The harsh rules and rituals of widowhood were not something I gave thought to as a child, but as I began to read more as a teenager, I began to relate all that I read to the way my grandmother’s life had unfolded, and the weight of her words began to sink in. And yet, she had never expressed anger, resentment or bitterness towards her family that had never stood up and argued against cold-hearted conventions. I had never heard her lament her fate or complain against her elders who never spoke up for her. Her journey that began well before Independence was a hard one. The coming of Independence changed India, but did not quite change things for her.
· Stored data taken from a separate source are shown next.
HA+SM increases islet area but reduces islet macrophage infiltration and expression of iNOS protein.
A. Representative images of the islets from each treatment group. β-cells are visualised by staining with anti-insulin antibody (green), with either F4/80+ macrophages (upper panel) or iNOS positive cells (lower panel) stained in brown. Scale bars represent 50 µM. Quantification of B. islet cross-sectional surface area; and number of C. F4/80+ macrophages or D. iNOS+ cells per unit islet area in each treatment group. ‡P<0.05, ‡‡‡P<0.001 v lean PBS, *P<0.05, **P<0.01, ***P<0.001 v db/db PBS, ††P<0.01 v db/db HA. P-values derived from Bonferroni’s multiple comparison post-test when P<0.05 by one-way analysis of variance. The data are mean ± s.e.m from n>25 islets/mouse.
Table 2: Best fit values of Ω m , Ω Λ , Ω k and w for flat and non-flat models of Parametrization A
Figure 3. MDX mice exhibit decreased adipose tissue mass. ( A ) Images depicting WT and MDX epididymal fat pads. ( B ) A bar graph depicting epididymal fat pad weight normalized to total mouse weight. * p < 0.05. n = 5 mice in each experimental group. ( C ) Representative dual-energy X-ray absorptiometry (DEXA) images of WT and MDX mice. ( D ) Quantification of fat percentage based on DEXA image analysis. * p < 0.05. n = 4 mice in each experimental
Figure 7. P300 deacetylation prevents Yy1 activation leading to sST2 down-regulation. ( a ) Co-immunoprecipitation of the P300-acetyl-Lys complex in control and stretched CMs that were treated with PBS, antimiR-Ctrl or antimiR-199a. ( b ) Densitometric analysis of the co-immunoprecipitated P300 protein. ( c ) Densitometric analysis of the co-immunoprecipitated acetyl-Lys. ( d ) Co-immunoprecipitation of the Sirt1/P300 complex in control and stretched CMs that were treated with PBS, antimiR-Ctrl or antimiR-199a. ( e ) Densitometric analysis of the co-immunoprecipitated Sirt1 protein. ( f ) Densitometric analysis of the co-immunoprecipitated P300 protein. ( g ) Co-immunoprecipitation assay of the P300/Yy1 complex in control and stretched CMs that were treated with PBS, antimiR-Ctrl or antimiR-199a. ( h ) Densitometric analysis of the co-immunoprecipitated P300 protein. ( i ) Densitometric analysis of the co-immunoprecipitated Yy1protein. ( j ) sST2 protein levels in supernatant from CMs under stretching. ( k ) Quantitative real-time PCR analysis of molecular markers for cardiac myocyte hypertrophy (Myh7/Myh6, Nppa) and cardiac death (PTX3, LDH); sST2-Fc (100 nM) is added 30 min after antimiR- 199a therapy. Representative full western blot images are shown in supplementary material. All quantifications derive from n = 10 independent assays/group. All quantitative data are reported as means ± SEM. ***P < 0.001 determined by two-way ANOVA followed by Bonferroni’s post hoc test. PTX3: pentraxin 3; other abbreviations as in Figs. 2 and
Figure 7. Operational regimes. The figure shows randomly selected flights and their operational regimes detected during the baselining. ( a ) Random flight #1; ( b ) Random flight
But as she moved deeper into her journey, she had found that the voices that busily articulated rules and conventions could be left behind, and she could speak in a voice that was uniquely her own. Though that moment came more than two decades after Indian Independence.
______________________
I am grateful to Nandini Dasgupta for her help. And as always to Vivek Dhareshwar for insightful conversations.


2 responses to “The meaning of freedom
Indira Chowdhury”
Fantastic story; very moving writing. Reminds me of the lives of several women of my Kerala, Syrian Christian family. They were always the almost silent anchor, bed rocks of their families; but always taken for granted. The last person to eat the foods they cooked, always deferential to men but the family could not get along without their wisdom, kindness and sacrifices. Many such stories need to be told;I am particularly thinking of my aunts on my father’s and mother’s side. I cant even find a photograph of them in the family albums.
Thanks so much. That is an insightful observation, Anna. I agree that stories bring their lives to our notice. So grateful that you pointed that out.